The 1% Rule: How Tiny Scales Make a Massive Dragon


When we picture a dragon, we usually think of the fire. We see the huge wingspan. We imagine the ground shaking when it lands.

Because of this image, we make a mistake about success. We think that to be successful, we need to take massive action. We think we need to make earth-shattering changes overnight. We try to breathe a massive fireball immediately.

But that is not how a dragon is born.

If you look closely at a dragon’s armor, you see thousands of tiny individual scales. Real power doesn’t come from one big event.
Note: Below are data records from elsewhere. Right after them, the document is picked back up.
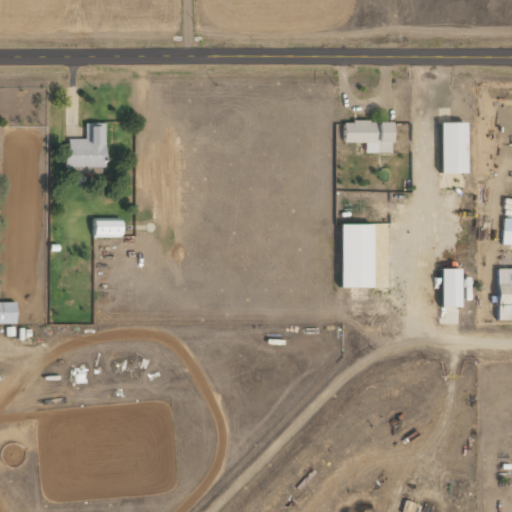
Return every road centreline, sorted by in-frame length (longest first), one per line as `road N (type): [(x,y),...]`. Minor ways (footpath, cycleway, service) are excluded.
road 1 (tertiary): [(0,52),(511,54)]
road 2 (residential): [(338,393),(403,348),(511,345)]
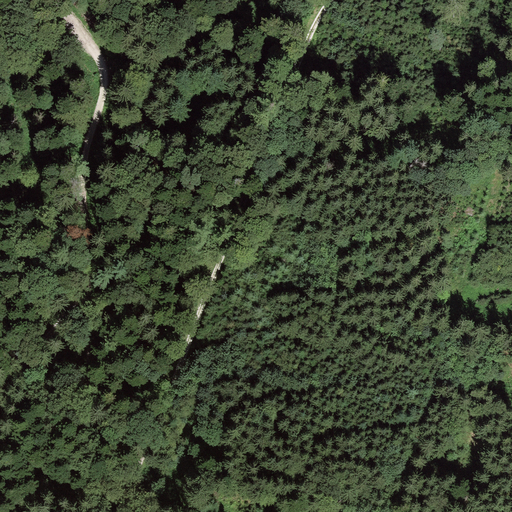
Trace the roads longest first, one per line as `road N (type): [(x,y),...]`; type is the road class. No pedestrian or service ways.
road 1 (track): [(330,0),(118,511)]
road 2 (track): [(89,279),(83,176),(107,65),(63,41),(0,35)]
road 3 (track): [(89,279),(95,402),(128,488)]
road 4 (track): [(0,397),(89,279)]
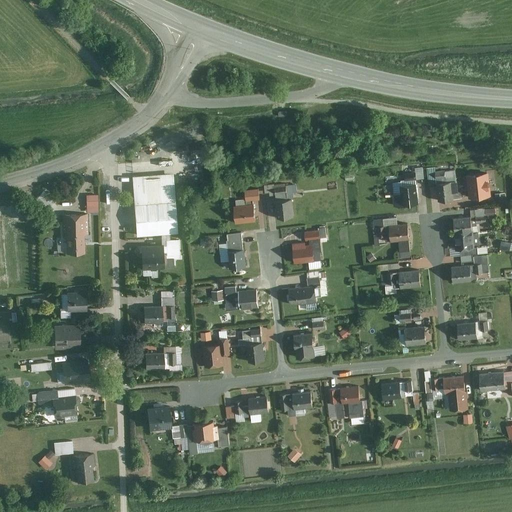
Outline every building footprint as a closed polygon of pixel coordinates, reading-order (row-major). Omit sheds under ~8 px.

It comes from polishing your “scales”—your small daily habits—one by one.

The Story of the British Cyclists

To understand this, let’s look at the British professional cycling team.

For 100 years, they were mediocre. Since 1908, they had won only a single gold medal at the Olympics. They were actually so bad that a top bike manufacturer refused to sell them bikes because they didn’t want to hurt their brand’s reputation.

Then, in 2003, they hired a new coach named Dave Brailsford.

Dave didn’t ask the riders to train 10 hours more a day. He didn’t try to change everything at once. He used a strategy called the “aggregation of marginal gains.”

In simple English, this means: Improve everything by just 1 percent.

cyclist 37x better

They looked for tiny scales to polish:

  • They redesigned bike seats to be more comfortable.
  • They rubbed alcohol on tires for better grip.
  • They taught riders the best way to wash their hands to stop them from getting sick.
  • They even painted the inside of their truck white so they could spot tiny bits of dust on the bikes.

These sound like small things that don’t matter. But when you add them all up, the results are massive. Just five years later, the British team won 60 percent of the gold medals at the Beijing Olympics in their category.

The Math of the Dragon

There is a mathematical formula for this success.

If you can get just 1 percent better each day for one year, you will end up 37 times better by the time you are done.

$$1.01^{365} = 37.78$$

However, this works the other way, too. If you get 1 percent worse each day, your skills decline down to nearly zero.

Think of your habits like “compound interest.” Money multiplies through compound interest, and the effects of your habits multiply as you repeat them.

The Invisible Flight Path

flight path example

Why do we often ignore small changes? Because we don’t see the results immediately.

If you go to the gym today, you won’t be in shape tonight. If you study a language for an hour, you won’t be fluent tomorrow. Because we don’t see the result, we quit.

Think of it like an airplane pilot flying from Los Angeles to New York City.

If the pilot turns the nose of the plane just 3.5 degrees south, the passengers won’t notice. The nose of the plane moves just a few feet.

But, over the long journey across the United States, that tiny change means the plane lands in Washington D.C., not New York.

Your habits are the pilot. A tiny shift today changes your destination completely. You should care more about your trajectory (where you are headed) than your current results (where you are now).

Your Challenge: Polish One Scale

Success is the product of daily habits, not once-in-a-lifetime transformations.

So, here is your challenge for today. Stop looking at the giant pile of gold at the end of the journey. Look down at your armor.

Identify one tiny “scale” to polish today.

  • Do one pushup.
  • Read one page of a book.
  • Drink one glass of water instead of soda.

Do it today. Then, do it again tomorrow. That is how you build a dragon.